48,4 millions de dollars, c’est la somme atteinte il y a quelques jours au concours d’élégance de voitures anciennes de Pebble Beach en Californie par une Ferrari 250 GTO coupé de 1962. Sous le marteau du commissaire-priseur de Sotheby’s, l’italienne rarissime (40 exemplaires seulement ont été produits) est donc devenue la voiture la plus chère du monde jamais adjugée dans une telle vente, dépassant la Bugatti Royale de 1926, construite à 7 exemplaires seulement et estimée (aucune n’est mise en vente) à 40 millions de dollars. Deux autres voitures ont dépassé la somme de 20 millions d’euros lors de cette vente californienne. Pour autant, la Ferrari de Pebble Beach n’est pas le record du monde absolu, puisqu’au cours d’une autre vente, totalement privée celle-là, l’une de ses « sœurs », une GTO elle aussi, a atteint 80 millions de dollars. Des sommes folles qui devraient logiquement attester de la santé plus qu’excellente de ce marché qui est aujourd’hui très comparable à celui de l’art. Sauf que, depuis deux ans, il semble trouver ses limites.

Un marché qui commence à stagner

Aurait t-on atteint le degré ultime de cette envolée qui a débuté dans les années 90 ? Depuis 2016, et malgré les sommes folles atteintes récemment à Pebble Beach, le marché se tasse. Certaines autos n’atteignent plus le minimum fixé par avance par leur propriétaire et sont tout simplement retirés de la vente, quand d’autres n’augmentent plus par rapport à une transaction précédente. Le marché est-il suffisamment mûr aujourd’hui pour atteindre ses limites ? C’est le cas pour nombre de modèles courants (américaines des années 50, françaises ou allemandes des années 60). Seules quelques autos « refuge » font toujours l’objet de spéculations, et sont même conseillées par des experts en patrimoine financier. Parmi elles on retrouve quelques modèles de Ferrari, de Porsche 911 ou de Jaguar anciennes. En France, l’explication de ce désamour est plus simple : la somme consacrée à l’achat d’une voiture de collection était jusqu’ici déductible de l’ISF (impôt de solidarité sur la fortune) au même titre que les œuvres d’art. Cette taxe est supprimée. Et si l’art est toujours déductible des impôts, les voitures ne le sont plus. En raison de cette disparition, les spéculateurs sont donc moins tentés de s’offrir des véhicules anciens.

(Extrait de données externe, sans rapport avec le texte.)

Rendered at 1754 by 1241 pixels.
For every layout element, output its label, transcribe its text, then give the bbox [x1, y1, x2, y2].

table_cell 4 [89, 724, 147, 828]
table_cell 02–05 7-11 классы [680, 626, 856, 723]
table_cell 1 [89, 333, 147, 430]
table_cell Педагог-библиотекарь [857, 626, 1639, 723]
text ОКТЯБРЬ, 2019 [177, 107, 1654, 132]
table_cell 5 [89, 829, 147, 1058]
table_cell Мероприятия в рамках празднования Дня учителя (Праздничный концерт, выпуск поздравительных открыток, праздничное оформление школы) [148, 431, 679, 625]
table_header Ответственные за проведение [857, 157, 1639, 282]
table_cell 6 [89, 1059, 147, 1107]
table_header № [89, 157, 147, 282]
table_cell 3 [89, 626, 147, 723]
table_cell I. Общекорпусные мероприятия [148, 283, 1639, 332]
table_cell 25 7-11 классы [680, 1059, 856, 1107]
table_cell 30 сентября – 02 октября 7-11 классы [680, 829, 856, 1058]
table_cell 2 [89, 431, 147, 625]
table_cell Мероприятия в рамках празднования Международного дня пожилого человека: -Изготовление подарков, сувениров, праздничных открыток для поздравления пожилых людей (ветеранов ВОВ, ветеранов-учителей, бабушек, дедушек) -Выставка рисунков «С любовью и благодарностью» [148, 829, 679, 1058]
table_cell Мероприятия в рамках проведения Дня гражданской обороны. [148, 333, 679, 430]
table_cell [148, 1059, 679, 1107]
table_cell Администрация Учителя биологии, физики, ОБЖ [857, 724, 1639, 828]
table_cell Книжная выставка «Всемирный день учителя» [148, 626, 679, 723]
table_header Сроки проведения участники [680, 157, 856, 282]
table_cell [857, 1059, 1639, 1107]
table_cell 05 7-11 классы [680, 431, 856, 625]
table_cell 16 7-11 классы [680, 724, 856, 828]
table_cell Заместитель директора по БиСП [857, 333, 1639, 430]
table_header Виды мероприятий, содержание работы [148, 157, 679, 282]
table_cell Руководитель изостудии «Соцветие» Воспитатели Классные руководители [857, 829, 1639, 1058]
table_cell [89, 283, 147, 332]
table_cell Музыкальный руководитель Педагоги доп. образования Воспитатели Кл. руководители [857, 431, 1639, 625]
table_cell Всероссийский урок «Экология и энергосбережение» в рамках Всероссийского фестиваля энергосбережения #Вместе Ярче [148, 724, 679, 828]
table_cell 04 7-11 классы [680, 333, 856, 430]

Qu’est-ce qu’une voiture de collection ?

Selon la loi, une voiture est dite de collection lorsqu’elle est âgée de plus de 30 ans. Si tel est le cas, il convient de demander un certificat d’authenticité à la FFVE (Fédération Française de Voitures d’Epoque). Grâce à ce document, le propriétaire peut obtenir une carte grise « collection » auprès de sa préfecture. La carte qui est ainsi délivrée a plusieurs avantages, mais aussi quelques inconvénients. Elle permet tout d’abord d’espacer le contrôle technique, qui a lieu tous les 5 ans au lieu des 2 ans de rigueur avec un véhicule ordinaire. De plus, une assurance collection est bien moins chère qu’une police classique. Mais ce type d’assurance ne permet pas de se rendre à son travail avec son ancienne, elle n’autorise que les trajets de loisir. En outre, les véhicules d’époque ne peuvent pas rouler en période de restriction de circulation liée à la pollution.

Reste que la stagnation observée, et dont seules quelques stars roulantes sont préservées, fait le bonheur des vrais amateurs d’anciennes, qui ne souhaitent pas spéculer et qui, surtout, n’en ont pas les moyens. Les temps ou une 2ch, d’un modèle particulier certes, se vendait 172 800 euros est sans doute révolu, et c’est tant mieux pour les amateurs de la Deuche, une voiture conçue pour être populaire.